Problem requirements —
All of the data should be given again word for word, though the images are to be left out.

======== Data shown

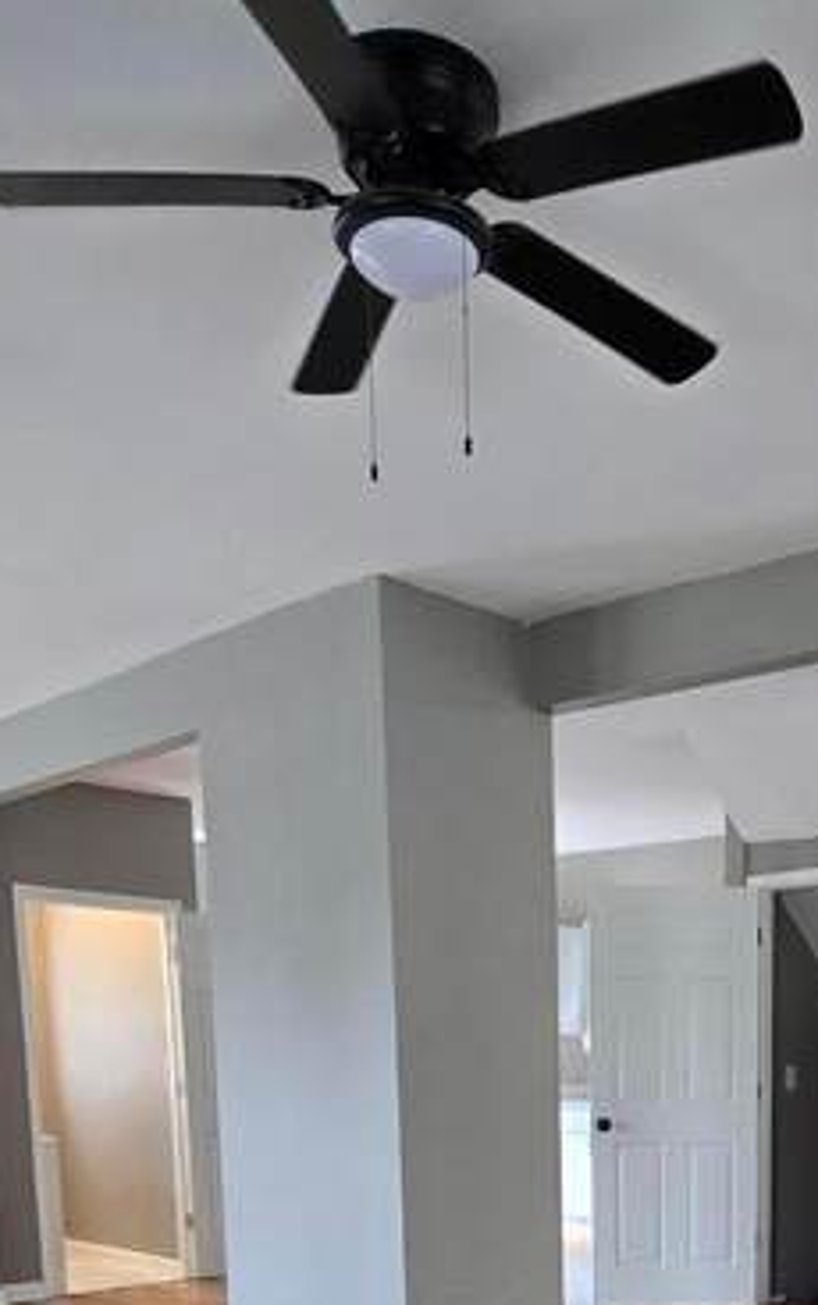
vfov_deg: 45.0
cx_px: 672
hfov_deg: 34.2
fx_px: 1282
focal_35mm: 36
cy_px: 1326
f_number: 2.2
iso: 160
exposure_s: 1/60
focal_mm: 2.2
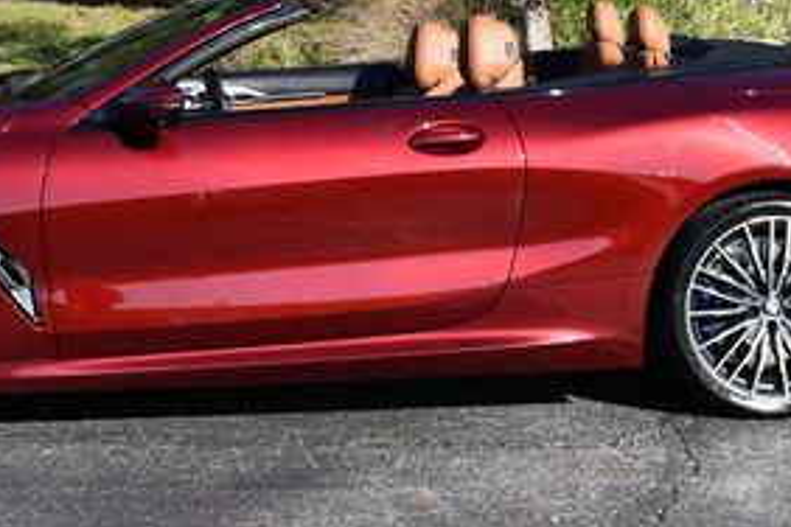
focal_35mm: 109
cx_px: 280
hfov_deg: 18.7
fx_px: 2395
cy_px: -31
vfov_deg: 12.4
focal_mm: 24
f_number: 8
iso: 125
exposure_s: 1/250
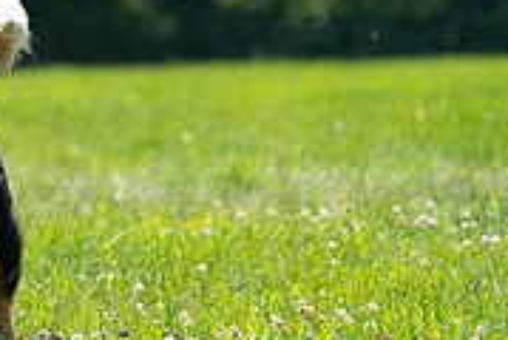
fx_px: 11110
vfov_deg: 1.8
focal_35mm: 786
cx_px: -102
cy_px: -146
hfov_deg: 2.6
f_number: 5.6
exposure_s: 1/4000
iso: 1600
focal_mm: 243
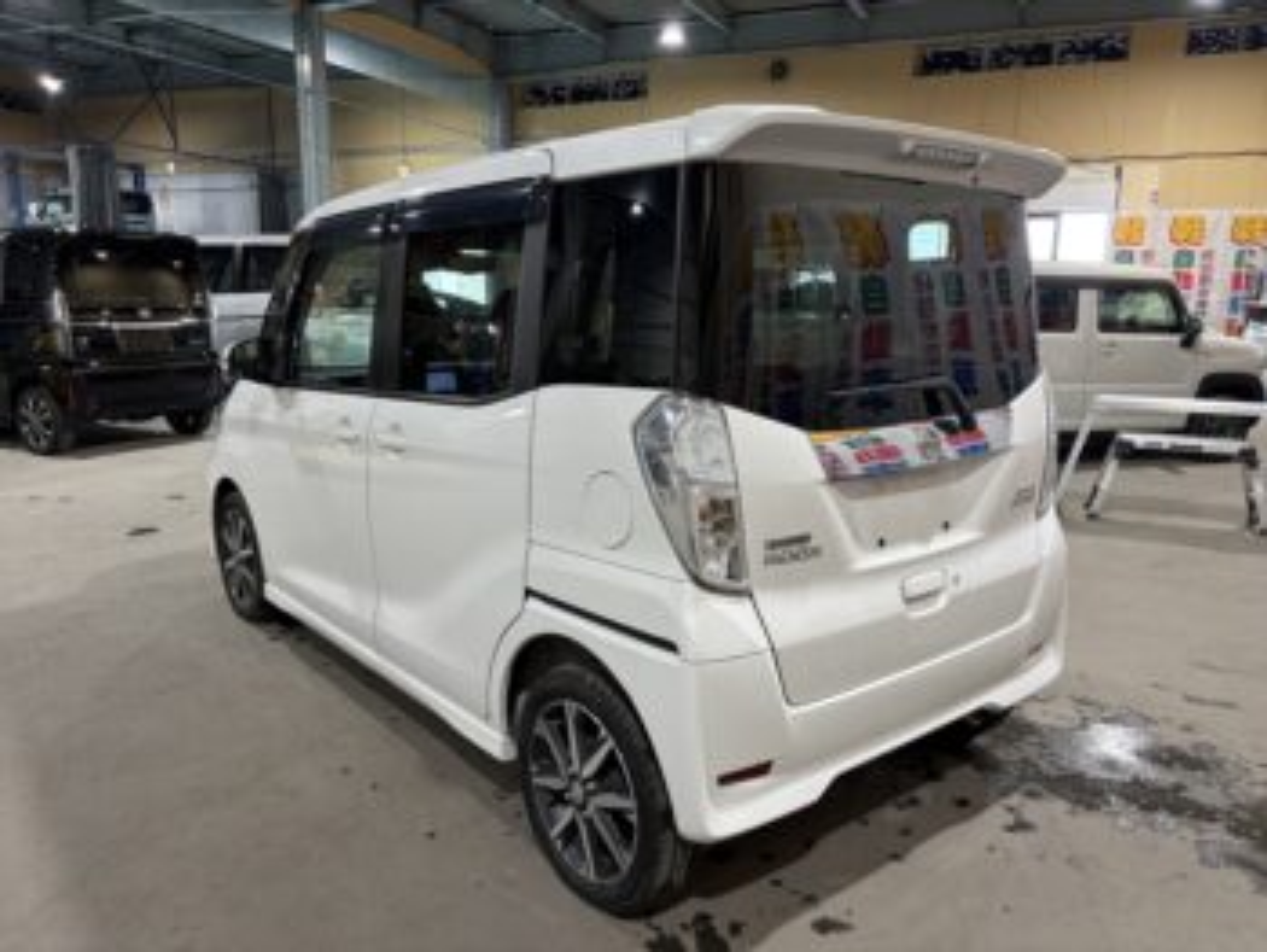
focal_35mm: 26
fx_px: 952
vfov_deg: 53.1
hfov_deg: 67.3
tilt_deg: -11.3
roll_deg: -0.1
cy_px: 476
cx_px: 634
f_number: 1.6
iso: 80
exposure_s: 1/50
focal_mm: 5.96
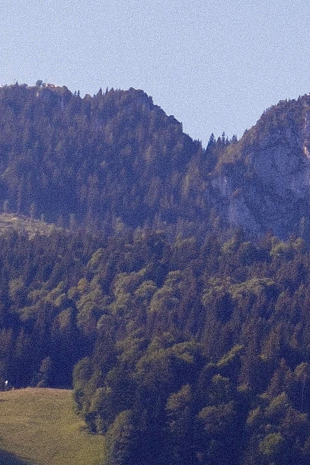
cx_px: 632
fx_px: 2635
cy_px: 182
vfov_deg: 10.1
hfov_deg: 6.5
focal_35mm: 204
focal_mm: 30.6
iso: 250
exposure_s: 1/800
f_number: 6.2
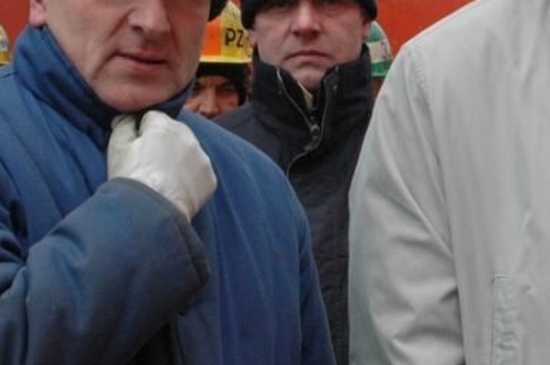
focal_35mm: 151
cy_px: 143
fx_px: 2304
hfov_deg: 13.6
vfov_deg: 9.1
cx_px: 367
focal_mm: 38
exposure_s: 1/160
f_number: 10
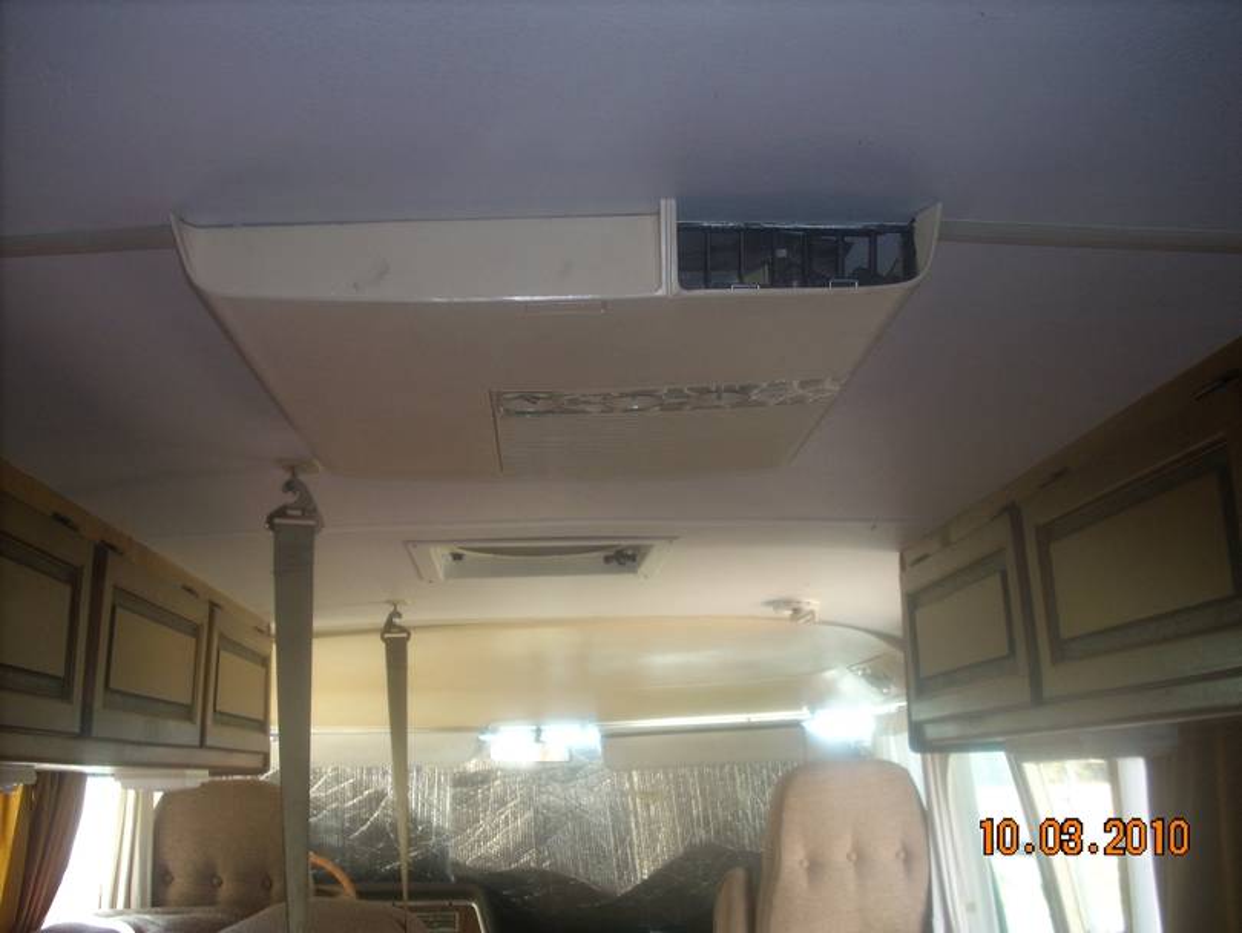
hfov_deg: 50.1
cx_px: 621
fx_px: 1328
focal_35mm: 37
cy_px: 466
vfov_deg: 38.7
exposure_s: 1/30
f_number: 2.8
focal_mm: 6.2
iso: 64
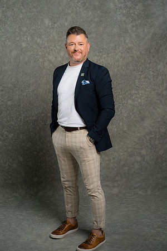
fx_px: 383
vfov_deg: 36.2
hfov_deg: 24.6
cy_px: 126
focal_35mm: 55
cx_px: 84
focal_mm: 55
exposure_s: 1/160
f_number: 4
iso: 125
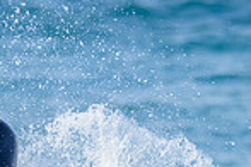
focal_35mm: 3168
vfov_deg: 0.4
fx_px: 22086
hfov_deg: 0.7
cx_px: 58
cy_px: 212
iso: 560
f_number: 6.3
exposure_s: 1/2500
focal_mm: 800
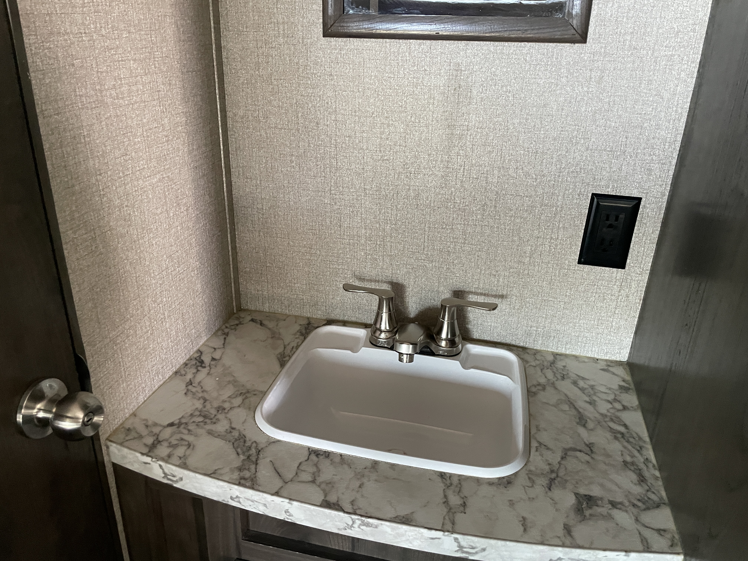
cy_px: 280
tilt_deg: -23.7
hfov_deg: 67.3
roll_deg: -0.7
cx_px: 374
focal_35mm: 26
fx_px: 562
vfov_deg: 53.1
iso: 500
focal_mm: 4.2
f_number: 1.6
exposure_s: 1/45
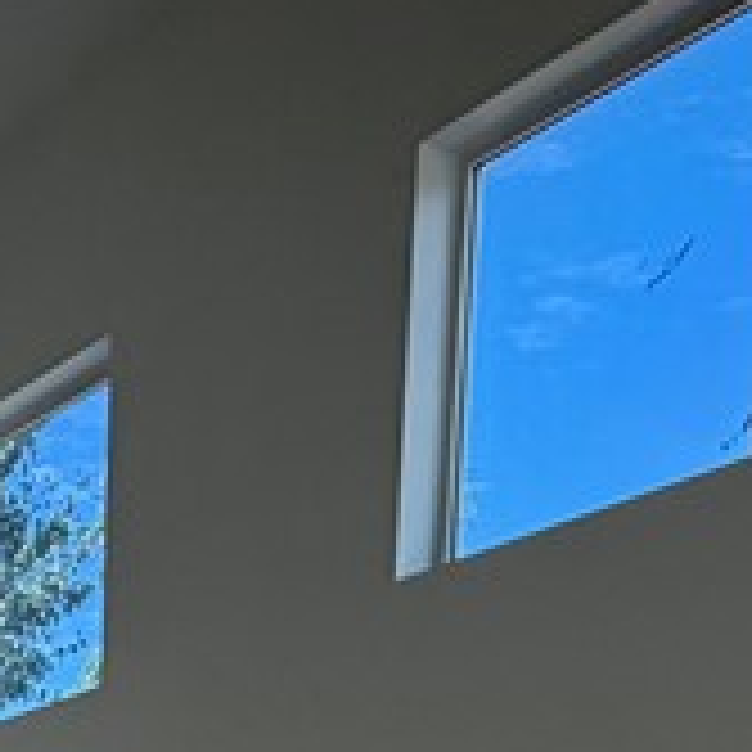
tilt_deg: -9.6
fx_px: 1868
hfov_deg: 21.2
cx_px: -149
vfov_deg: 17.1
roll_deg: +1.3
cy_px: 1486
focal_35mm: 76
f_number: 2.2
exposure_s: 1/120
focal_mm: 2.22
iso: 80
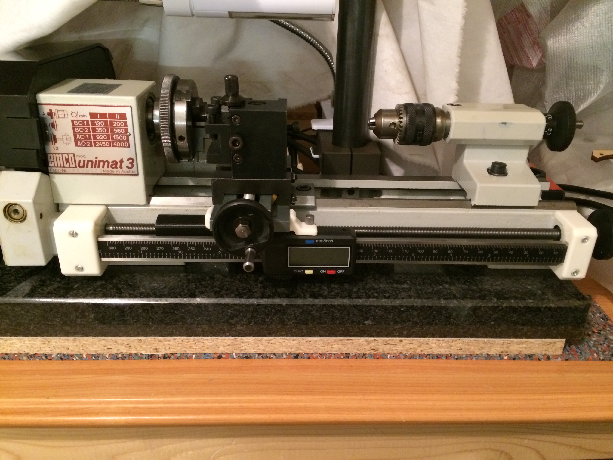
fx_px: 514
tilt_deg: -27.0
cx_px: 306
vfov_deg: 48.2
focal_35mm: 29
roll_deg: -1.1
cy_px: 230
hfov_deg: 61.7
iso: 400
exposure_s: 1/17
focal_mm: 4.15
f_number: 2.2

================

Exercise solution —
vfov_deg: 45.0
cx_px: 672
hfov_deg: 34.2
fx_px: 1282
focal_35mm: 36
cy_px: 1326
f_number: 2.2
iso: 160
exposure_s: 1/60
focal_mm: 2.2
focal_35mm: 109
cx_px: 280
hfov_deg: 18.7
fx_px: 2395
cy_px: -31
vfov_deg: 12.4
focal_mm: 24
f_number: 8
iso: 125
exposure_s: 1/250
fx_px: 11110
vfov_deg: 1.8
focal_35mm: 786
cx_px: -102
cy_px: -146
hfov_deg: 2.6
f_number: 5.6
exposure_s: 1/4000
iso: 1600
focal_mm: 243
focal_35mm: 26
fx_px: 952
vfov_deg: 53.1
hfov_deg: 67.3
tilt_deg: -11.3
roll_deg: -0.1
cy_px: 476
cx_px: 634
f_number: 1.6
iso: 80
exposure_s: 1/50
focal_mm: 5.96
cx_px: 632
fx_px: 2635
cy_px: 182
vfov_deg: 10.1
hfov_deg: 6.5
focal_35mm: 204
focal_mm: 30.6
iso: 250
exposure_s: 1/800
f_number: 6.2
focal_35mm: 151
cy_px: 143
fx_px: 2304
hfov_deg: 13.6
vfov_deg: 9.1
cx_px: 367
focal_mm: 38
exposure_s: 1/160
f_number: 10
hfov_deg: 50.1
cx_px: 621
fx_px: 1328
focal_35mm: 37
cy_px: 466
vfov_deg: 38.7
exposure_s: 1/30
f_number: 2.8
focal_mm: 6.2
iso: 64
fx_px: 383
vfov_deg: 36.2
hfov_deg: 24.6
cy_px: 126
focal_35mm: 55
cx_px: 84
focal_mm: 55
exposure_s: 1/160
f_number: 4
iso: 125
focal_35mm: 3168
vfov_deg: 0.4
fx_px: 22086
hfov_deg: 0.7
cx_px: 58
cy_px: 212
iso: 560
f_number: 6.3
exposure_s: 1/2500
focal_mm: 800
cy_px: 280
tilt_deg: -23.7
hfov_deg: 67.3
roll_deg: -0.7
cx_px: 374
focal_35mm: 26
fx_px: 562
vfov_deg: 53.1
iso: 500
focal_mm: 4.2
f_number: 1.6
exposure_s: 1/45
tilt_deg: -9.6
fx_px: 1868
hfov_deg: 21.2
cx_px: -149
vfov_deg: 17.1
roll_deg: +1.3
cy_px: 1486
focal_35mm: 76
f_number: 2.2
exposure_s: 1/120
focal_mm: 2.22
iso: 80
fx_px: 514
tilt_deg: -27.0
cx_px: 306
vfov_deg: 48.2
focal_35mm: 29
roll_deg: -1.1
cy_px: 230
hfov_deg: 61.7
iso: 400
exposure_s: 1/17
focal_mm: 4.15
f_number: 2.2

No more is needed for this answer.